Pionnier millionnaire
En mars dernier à Dakar, à l'occasion de sa première participation à la Foire internationale de l'agriculture et des ressources animales (Fiara), les produits de Saliou Ndiaye, sa provende dénommée Bioprotéines et son engrais organique de poissons, Bios, ont connu un vif succès. Une foule de visiteurs a pris d'assaut le stand de la société Biojoal et entamé des discussions : "Êtes-vous sûr que votre farine de poisson n'entraînera pas chez mes animaux des maux semblables à la vache folle ?", interroge Abdou Khadre Diop, un client. Pour convaincre, Saliou Ndiaye faisait à chaque fois la démonstration de l'innocuité de ses produits, en rappelant ce sont les farines de viande et d'os qui sont à l'origine de l'ESB, pas la farine de poisson pêché en mer. Convaincu, Khadre Diop s'est inscrit sur la liste de commandes, tout comme Keita Mamadou Yéro, de la Fédération des planteurs de café-cacao de Guinée-Conakry. L'expérience débute en 1994 à Joal quand, après plusieurs années passées dans le mareyage, Saliou Ndiaye se lance dans le recyclage des déchets de poissons qu'on trouve à profusion dans cette ville vouée à la pêche. Un pari nullement gagné d'avance. Il lui a fallu s'armer de patience et faire preuve d'abnégation. "J'étais la risée des femmes à qui je demandais de me donner les déchets. À présent, elles me les vendent à 350 Fcfa (0,5 €) la bassine de 7,5 kg", explique-t-il. Aujourd'hui, cette activité génère des ressources substantielles, d'abord aux femmes qui collectent et vendent ces déchets : "Quand la saison est bonne, nous gagnons jusqu'à 250 000 Fcfa (375 €) par mois", confient Astou Fall et Yacine Sow. L'entrepreneur, lui aussi, se frotte les mains. Ses sacs d'engrais de 50 kg sont vendus à 3750 Fcfa (5,6 €), contre 6500 Fcfa (9,75 €) le sac d'engrais chimique. Bios a été d'abord adopté par les paysans de la localité, obligeant l'unique distributeur d'engrais chimique à fermer boutique. "Quand j'ai démarré, dit Saliou, je n'avais que 400 000 Fcfa (600 €). Aujourd'hui, je réalise plus de 7 millions de Fcfa (10 500 €) de chiffre d'affaires mensuel, soit plus de 60 t de farine et d'engrais vendus."
Une réussite qui fait école
Cette activité a provoqué une véritable ruée sur la cité de pêcheurs. Des paysans, découragés par les mauvaises récoltes, ont pris le chemin de Joal devenu un Eldorado où l'on peut facilement gagner jusqu'à 2500 Fcfa (3,75 €) par jour, rien qu'en rangeant du poisson dans les fours. C'est le cas d'Aliou Diouf, cultivateur d'arachide reconverti dans cette activité "J'ai vendu mon bétail pour venir ici.

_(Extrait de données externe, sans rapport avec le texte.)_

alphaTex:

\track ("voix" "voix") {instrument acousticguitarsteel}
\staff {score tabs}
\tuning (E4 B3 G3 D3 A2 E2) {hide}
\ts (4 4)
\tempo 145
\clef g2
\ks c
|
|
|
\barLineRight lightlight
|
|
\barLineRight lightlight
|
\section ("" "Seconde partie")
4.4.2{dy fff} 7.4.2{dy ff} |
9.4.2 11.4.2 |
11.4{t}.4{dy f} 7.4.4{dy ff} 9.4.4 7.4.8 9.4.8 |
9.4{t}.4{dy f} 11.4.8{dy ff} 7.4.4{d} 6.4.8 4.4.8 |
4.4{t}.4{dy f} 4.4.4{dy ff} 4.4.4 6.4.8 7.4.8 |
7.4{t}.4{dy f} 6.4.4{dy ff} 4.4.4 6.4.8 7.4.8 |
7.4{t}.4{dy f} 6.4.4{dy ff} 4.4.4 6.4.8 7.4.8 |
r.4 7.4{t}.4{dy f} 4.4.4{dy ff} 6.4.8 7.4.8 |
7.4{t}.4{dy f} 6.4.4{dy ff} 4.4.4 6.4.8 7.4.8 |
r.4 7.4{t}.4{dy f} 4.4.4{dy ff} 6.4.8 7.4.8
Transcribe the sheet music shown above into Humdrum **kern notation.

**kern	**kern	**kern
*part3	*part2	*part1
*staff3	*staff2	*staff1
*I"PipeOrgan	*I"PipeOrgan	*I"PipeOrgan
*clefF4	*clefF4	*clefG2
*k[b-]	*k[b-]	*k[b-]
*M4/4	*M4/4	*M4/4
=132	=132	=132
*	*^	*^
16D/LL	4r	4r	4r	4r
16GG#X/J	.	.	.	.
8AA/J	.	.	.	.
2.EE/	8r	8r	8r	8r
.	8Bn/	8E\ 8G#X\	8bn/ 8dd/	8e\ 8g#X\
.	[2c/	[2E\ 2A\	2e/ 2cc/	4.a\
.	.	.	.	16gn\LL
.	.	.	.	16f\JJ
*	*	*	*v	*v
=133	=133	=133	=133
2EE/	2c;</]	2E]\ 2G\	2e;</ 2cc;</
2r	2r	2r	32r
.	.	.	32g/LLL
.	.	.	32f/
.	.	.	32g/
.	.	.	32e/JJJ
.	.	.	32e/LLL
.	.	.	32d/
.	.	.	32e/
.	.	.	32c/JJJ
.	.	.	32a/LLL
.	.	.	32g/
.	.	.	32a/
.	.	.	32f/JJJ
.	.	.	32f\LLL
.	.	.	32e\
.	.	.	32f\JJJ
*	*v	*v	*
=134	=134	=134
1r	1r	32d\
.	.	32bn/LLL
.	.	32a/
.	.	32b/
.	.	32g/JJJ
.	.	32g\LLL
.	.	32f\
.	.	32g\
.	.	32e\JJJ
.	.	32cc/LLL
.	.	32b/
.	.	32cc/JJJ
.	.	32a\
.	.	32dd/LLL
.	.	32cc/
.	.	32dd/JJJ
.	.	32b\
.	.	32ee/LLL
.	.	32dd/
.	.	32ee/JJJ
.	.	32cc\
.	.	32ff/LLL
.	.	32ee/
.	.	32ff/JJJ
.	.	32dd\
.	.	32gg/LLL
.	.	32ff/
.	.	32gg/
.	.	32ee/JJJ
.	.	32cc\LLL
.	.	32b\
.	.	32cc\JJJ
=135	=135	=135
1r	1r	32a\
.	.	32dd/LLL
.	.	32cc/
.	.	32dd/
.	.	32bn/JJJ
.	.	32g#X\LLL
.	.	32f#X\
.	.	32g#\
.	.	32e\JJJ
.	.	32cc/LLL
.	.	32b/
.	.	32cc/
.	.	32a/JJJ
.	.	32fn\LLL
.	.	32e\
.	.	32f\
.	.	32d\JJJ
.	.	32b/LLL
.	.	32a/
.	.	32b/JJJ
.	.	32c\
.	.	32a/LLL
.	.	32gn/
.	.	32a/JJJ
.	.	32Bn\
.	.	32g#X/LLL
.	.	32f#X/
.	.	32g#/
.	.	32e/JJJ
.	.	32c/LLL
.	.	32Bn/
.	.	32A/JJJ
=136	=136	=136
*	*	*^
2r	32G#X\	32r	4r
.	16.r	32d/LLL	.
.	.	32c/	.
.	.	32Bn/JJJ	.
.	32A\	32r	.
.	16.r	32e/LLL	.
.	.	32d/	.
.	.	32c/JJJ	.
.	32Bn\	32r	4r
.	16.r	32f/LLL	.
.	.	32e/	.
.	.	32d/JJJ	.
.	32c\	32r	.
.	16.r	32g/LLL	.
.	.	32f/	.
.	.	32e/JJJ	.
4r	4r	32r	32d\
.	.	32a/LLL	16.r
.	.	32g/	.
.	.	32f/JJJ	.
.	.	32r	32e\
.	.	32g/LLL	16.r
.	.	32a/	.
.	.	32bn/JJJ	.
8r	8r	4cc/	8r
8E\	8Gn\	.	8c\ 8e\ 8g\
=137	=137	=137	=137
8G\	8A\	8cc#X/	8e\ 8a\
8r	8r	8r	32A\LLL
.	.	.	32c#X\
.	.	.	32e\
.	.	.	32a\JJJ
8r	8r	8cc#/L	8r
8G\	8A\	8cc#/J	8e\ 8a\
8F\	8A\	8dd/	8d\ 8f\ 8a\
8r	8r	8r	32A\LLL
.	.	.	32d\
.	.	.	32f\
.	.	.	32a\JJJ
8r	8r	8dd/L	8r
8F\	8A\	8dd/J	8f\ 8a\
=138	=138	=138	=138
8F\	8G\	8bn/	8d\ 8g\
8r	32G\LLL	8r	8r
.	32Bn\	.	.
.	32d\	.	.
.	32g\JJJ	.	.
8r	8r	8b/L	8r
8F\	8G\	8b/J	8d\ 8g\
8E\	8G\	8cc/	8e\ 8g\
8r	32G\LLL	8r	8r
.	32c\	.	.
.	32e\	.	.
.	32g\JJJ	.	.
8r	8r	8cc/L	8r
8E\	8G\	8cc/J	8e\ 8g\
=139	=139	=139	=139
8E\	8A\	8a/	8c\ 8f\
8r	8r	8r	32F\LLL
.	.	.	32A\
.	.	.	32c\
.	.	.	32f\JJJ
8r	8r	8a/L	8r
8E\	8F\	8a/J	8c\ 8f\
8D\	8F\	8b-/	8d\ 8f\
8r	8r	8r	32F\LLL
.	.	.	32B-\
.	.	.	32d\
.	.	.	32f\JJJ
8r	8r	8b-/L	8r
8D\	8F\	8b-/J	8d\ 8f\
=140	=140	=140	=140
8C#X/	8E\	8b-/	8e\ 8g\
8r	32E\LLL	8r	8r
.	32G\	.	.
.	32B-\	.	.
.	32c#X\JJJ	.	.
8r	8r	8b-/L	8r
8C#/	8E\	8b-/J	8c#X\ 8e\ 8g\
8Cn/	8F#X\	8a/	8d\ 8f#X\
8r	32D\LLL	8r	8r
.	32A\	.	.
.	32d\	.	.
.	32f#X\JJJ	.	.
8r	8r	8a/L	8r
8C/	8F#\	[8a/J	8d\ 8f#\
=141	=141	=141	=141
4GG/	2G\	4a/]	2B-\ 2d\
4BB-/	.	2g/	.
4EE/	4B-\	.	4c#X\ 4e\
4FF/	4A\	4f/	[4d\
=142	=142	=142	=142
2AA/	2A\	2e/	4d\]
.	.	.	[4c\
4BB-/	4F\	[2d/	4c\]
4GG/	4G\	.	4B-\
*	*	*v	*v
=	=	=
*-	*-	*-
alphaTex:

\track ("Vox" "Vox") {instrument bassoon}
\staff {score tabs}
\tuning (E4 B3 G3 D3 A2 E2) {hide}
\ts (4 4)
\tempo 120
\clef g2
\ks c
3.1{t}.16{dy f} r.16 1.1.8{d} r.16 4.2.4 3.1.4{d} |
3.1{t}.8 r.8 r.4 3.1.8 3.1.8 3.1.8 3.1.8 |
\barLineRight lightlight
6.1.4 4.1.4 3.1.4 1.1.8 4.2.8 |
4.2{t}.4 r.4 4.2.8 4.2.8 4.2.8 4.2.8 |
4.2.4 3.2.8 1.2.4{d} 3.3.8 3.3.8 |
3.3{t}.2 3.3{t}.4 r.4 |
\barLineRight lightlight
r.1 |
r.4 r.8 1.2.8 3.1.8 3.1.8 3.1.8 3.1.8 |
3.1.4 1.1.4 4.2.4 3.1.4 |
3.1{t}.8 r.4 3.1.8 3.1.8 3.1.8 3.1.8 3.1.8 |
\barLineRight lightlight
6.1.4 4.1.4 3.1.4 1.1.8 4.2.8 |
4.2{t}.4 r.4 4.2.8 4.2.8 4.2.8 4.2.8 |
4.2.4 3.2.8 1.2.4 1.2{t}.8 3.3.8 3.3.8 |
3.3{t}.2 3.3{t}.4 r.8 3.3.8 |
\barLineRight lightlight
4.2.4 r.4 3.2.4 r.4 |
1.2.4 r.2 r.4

Maintenant j'ai trois fours d'une valeur de 500 000 Fcfa (750 €) chacun", déclare-t-il. Le succès de ces produits dépasse désormais les frontières du Sénégal. Ainsi, Sidiki Fofana, jeune entrepreneur guinéen, exporte vers son pays de la farine de poisson. A Joal, il lui arrive de discuter ses dernières commandes avec son concurrent et maître, Saliou Ndiaye. Rentré fin mai de la Guinée-Conakry, il attend sa livraison pour remplir ses camions prêts à repartir chargés de farine, mais sans mouches.